"You get what you pay for". A statement guaranteed to strike fear into any financial-conscious parent queuing with their son outside a depressingly dark and noisy Hollister shop.
They have to be dark and noisy to reflect the far eastern sweatshops in which most of the product is manufactured. Yes, you get what you pay for in terms of pretty good quality, but the poor souls working flat-out under conditions that would have UNISON bringing the entire West of Europe out on strike, might not agree.
Plus the fact the £80 sweatshirt that you are quite unhappy to pay a fortune for comes with an advertisement for the company name on the front (surely Hollister should be paying you?) and leaves the far eastern factory at only a few dollars.
Yes, you get what you pay for.
My eyes were well and truly opened to brand manipulation several years ago when I undertook a little freelance work for a delightful local Leeds company called Standtondown, based in the Holbeck area of the city. Delightful in as much as it was run in the old-fashioned and genuine family way. No dysfunctional HR people calling on staff to jump up and down on coloured squares for an hour every Friday, or pushing out copied and pasted CIPD bilge every second day.
They manufactured and delivered, amongst other things, quality beauty products in bulk around the country. Wonderful stuff such as Coconut and Jojoba shampoo, dressing out cream, salon wave pink, stylecare gel and more.
Now what I did learn was, that while many hairdressers were simply decanting the products into the own salon dispensers to use on their customers, others were decanting (and quite legally I might, no arguments here!) the products into bespoke bottles for resale under their own name. Absolutely nothing wrong with that either!
However, the shock was that while "Betty's Hairdressers and Burger Emporium" on a sink estate in Birmingham were charging £1.99 a bottle, "Chez Con Customer" on St John's Wood Road in London, the type of salon with very uncomfortable seats and owned by a very badly-dressed TV hairdressing personality with a fee of £600 to 'personally' look at your hair from 50 metres, was charging £39.50 for the identical 60p's worth of product.
Now, there is absolutely nothing wrong with that, on the basis that if the St John's Wood customer is happy to part with that sort of money (not forgetting the £60 fine for parking their 4x4 tractor on the double yellow lines outside the salon), fair play!

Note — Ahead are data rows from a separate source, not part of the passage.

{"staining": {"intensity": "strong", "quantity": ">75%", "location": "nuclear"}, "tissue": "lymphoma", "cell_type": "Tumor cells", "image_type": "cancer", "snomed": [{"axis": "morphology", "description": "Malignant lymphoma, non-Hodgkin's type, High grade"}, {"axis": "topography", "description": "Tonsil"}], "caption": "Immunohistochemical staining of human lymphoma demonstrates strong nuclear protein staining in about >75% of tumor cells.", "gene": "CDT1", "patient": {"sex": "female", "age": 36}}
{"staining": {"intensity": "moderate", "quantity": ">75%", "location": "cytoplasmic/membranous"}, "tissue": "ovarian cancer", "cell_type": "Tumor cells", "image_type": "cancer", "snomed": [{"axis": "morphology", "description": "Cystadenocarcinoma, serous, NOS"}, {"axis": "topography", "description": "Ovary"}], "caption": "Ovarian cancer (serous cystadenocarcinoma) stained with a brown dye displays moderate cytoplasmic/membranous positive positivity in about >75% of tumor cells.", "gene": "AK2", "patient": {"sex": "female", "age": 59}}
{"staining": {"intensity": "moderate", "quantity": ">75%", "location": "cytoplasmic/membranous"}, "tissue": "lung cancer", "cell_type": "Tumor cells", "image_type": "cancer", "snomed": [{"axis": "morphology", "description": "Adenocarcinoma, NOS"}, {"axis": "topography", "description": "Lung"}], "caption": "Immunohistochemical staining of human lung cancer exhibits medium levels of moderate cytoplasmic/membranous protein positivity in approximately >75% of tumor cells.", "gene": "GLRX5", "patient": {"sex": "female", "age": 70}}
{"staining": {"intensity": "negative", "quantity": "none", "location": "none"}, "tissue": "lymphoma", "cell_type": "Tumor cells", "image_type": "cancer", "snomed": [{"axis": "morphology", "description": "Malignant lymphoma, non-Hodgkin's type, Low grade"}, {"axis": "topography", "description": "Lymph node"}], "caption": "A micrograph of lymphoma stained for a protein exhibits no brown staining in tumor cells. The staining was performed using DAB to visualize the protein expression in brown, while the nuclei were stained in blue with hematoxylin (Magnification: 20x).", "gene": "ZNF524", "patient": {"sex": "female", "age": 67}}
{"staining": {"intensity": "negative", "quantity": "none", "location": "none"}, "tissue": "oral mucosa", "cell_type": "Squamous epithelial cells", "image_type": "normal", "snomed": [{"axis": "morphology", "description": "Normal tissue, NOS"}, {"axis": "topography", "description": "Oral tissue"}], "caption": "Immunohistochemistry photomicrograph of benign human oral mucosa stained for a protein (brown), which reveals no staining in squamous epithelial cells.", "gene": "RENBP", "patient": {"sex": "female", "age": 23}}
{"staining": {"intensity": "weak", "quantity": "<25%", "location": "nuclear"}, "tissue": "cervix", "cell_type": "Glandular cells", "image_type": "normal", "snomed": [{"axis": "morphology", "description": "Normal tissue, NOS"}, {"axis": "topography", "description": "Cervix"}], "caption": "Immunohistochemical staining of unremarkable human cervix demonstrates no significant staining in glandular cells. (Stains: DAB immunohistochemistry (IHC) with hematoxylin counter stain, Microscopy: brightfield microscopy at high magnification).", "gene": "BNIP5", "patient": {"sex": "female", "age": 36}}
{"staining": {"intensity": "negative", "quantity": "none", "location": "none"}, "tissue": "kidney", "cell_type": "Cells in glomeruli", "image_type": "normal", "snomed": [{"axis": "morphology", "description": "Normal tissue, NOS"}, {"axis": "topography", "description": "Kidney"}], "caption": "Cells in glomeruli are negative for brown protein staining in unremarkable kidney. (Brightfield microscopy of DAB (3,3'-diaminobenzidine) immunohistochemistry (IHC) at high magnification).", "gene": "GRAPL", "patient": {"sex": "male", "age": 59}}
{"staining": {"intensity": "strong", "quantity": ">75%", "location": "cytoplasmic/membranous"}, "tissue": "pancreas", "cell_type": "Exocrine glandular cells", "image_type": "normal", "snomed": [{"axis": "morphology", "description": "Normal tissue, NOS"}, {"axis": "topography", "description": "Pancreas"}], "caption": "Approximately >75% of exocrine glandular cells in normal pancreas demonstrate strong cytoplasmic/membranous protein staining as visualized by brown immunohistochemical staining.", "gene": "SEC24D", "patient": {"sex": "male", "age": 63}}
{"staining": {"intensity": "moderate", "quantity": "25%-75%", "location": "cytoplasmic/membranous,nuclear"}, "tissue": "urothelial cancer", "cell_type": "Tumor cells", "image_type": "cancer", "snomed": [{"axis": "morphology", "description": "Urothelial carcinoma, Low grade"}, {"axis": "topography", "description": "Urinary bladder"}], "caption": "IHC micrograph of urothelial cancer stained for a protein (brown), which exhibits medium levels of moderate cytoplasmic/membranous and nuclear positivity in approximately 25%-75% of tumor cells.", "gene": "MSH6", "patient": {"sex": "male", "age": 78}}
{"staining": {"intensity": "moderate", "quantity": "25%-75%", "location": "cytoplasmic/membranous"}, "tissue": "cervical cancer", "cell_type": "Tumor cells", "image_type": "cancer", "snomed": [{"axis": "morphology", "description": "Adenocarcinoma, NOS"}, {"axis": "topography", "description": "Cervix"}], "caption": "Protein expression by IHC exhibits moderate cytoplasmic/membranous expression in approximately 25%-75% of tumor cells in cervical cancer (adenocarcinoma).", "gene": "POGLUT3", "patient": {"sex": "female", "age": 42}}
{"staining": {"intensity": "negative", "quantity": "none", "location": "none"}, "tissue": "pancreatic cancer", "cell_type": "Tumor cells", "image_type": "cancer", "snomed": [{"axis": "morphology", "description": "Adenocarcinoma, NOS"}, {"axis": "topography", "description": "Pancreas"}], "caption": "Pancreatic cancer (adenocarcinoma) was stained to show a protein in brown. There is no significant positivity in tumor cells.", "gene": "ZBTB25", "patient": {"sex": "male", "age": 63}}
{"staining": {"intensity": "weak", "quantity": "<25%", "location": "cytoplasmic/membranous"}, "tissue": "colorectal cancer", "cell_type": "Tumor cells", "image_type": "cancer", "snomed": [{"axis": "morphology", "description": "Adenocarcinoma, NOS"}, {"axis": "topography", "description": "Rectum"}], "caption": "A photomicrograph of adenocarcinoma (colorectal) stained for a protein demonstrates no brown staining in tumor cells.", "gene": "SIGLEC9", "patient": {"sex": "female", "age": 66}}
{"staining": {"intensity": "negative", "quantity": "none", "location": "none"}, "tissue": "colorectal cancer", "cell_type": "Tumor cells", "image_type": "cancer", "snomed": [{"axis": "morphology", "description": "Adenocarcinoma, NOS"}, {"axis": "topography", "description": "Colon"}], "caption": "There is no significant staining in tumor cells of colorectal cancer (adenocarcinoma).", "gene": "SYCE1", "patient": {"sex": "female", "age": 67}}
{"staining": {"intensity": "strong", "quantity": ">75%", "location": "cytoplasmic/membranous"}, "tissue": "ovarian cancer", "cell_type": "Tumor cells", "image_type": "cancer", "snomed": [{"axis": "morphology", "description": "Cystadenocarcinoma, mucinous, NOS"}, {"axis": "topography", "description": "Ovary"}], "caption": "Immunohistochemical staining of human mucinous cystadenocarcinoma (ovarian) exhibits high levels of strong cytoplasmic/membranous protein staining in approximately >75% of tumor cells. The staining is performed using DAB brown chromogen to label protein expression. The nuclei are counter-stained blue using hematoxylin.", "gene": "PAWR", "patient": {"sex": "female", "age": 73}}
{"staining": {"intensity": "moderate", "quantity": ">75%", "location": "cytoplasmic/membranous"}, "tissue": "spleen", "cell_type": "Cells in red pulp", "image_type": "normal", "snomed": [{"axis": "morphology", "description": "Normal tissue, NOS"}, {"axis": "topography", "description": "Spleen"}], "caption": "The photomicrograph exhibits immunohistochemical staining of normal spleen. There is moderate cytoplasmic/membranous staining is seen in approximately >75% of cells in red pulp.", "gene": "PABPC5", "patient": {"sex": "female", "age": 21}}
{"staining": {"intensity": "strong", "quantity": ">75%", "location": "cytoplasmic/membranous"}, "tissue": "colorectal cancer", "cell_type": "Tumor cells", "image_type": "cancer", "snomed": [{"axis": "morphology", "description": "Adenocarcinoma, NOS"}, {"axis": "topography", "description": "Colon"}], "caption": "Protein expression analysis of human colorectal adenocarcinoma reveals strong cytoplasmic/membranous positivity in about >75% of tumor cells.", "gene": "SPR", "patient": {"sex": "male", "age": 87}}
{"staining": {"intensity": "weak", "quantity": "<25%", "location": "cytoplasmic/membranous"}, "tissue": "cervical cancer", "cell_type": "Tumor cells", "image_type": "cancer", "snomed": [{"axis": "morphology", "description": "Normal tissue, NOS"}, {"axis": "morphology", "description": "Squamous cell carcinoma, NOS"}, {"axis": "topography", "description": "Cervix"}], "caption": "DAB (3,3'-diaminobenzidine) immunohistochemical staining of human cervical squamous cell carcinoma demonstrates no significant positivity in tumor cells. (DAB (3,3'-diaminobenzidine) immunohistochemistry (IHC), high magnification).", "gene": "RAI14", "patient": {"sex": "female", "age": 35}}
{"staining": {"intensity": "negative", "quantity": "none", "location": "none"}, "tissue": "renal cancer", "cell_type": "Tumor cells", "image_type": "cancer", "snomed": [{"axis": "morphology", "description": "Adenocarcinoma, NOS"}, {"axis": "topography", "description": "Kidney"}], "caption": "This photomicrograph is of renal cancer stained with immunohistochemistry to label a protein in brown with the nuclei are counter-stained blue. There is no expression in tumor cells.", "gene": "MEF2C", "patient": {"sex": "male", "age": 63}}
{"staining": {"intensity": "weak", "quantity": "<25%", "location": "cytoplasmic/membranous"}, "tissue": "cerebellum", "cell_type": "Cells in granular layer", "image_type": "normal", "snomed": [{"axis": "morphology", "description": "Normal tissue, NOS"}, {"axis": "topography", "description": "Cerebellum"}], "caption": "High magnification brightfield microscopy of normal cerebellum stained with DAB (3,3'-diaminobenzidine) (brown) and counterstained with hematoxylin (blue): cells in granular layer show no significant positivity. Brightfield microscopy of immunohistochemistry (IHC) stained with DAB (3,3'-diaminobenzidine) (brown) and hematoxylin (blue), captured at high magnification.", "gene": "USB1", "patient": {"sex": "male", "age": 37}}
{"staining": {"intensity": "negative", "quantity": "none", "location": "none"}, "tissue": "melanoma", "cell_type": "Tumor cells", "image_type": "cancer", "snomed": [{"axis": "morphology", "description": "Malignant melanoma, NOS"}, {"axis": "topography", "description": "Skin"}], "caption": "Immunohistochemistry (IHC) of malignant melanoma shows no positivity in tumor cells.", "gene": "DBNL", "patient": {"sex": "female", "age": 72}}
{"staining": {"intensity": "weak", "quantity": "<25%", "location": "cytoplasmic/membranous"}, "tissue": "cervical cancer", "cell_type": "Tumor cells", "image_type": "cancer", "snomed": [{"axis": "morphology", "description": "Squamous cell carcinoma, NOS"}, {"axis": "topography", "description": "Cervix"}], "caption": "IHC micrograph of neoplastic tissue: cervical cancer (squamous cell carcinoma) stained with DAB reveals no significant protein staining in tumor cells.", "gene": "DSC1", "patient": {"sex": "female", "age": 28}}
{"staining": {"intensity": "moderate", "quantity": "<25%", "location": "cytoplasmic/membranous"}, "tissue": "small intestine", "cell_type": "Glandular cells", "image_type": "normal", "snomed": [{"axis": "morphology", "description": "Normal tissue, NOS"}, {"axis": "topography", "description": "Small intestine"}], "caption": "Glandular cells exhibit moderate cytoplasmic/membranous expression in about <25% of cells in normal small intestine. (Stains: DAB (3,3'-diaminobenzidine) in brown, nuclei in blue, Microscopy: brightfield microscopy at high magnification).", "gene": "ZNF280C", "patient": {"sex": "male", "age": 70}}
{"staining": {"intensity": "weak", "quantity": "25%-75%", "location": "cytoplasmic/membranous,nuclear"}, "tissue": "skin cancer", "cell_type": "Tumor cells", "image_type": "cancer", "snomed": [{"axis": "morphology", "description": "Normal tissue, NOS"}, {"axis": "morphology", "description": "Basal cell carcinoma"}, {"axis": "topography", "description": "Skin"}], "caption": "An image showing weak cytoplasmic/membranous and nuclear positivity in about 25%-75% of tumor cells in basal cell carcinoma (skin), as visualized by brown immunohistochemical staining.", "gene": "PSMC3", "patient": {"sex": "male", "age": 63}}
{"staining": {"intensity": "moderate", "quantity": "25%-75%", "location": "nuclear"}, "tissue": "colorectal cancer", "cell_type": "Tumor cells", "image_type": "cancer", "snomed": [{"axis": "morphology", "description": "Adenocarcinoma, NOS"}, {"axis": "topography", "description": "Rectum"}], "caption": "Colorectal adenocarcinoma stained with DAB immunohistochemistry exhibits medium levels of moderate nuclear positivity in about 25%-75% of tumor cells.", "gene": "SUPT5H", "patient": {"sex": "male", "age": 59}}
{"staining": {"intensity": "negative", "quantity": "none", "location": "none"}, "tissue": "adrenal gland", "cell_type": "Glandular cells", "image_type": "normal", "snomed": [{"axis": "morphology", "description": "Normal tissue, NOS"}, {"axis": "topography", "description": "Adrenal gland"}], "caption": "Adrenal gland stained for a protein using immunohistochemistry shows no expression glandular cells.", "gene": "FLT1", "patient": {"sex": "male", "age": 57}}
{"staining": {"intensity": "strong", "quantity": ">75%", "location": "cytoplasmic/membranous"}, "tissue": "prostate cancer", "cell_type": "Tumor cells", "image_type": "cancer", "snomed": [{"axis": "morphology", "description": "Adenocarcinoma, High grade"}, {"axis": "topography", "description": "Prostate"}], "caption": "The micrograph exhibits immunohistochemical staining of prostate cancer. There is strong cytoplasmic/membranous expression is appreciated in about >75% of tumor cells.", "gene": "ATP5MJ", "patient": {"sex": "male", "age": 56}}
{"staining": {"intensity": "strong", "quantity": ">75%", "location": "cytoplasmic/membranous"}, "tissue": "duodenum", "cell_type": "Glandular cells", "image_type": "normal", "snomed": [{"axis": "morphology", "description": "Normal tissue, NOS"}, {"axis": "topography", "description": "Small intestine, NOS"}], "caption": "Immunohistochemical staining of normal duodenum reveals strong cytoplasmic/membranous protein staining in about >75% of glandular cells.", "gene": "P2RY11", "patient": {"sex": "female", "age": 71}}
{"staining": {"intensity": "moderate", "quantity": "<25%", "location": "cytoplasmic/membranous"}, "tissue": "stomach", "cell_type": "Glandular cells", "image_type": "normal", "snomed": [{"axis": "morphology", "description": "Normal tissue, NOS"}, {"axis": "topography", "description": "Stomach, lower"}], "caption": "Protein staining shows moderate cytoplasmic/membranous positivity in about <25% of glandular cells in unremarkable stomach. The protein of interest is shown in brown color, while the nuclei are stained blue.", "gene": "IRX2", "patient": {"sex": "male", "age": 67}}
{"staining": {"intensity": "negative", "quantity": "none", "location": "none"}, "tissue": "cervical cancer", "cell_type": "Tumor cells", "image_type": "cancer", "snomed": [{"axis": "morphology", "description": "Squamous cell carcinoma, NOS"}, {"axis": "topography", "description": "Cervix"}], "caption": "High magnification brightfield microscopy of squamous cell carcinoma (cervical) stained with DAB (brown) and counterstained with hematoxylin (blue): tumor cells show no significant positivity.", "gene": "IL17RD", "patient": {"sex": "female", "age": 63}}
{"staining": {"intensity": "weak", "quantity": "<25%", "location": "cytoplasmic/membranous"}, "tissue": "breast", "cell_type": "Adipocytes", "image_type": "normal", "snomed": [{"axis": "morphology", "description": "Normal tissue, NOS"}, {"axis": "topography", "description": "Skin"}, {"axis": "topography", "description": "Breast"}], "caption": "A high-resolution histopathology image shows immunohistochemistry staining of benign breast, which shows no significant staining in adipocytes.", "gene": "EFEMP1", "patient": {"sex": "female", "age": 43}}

However, the point is that while these are best quality, British-manufactured products, you are NOT getting what you pay for because you have essentially been brand hijacked by the 'posh' hair salon. And yes, they say let the buyer beware, but in this case, they are very high quality products. It's just the morals of "Chez Con Customer" prevent him from coming clean!
Unfortunately, UK buyers are only now becoming a little more price sensitive. Sadly, to a great degree, this is only now happening as a result of the exposure companies are getting on BBC's 'Watchdog' and 'Fake Britain' programmes.
But why should this be the case? Why do people have to wait for these programmes to expose the far eastern sweatshops, the price disparity between game consoles sold in the UK and those sold in America or the fact that consumers in the UK put up with all sorts of guff as to why their purchase would be 30% cheaper if they could purchase them from the American website?
As long as we take the "You get what you pay for attitude", assuming that expensive is best, the importers and sellers will simply continue to rip us off. If you think it's too expensive, put off your purchase. Don't queue up outside the shop for the latest "fruity" must-have but really don't-need gadget or 60p DVD cleverly disguised as a £48 PlayStation game.
If you voted more with your wallet and feet, the sellers would quickly get the message.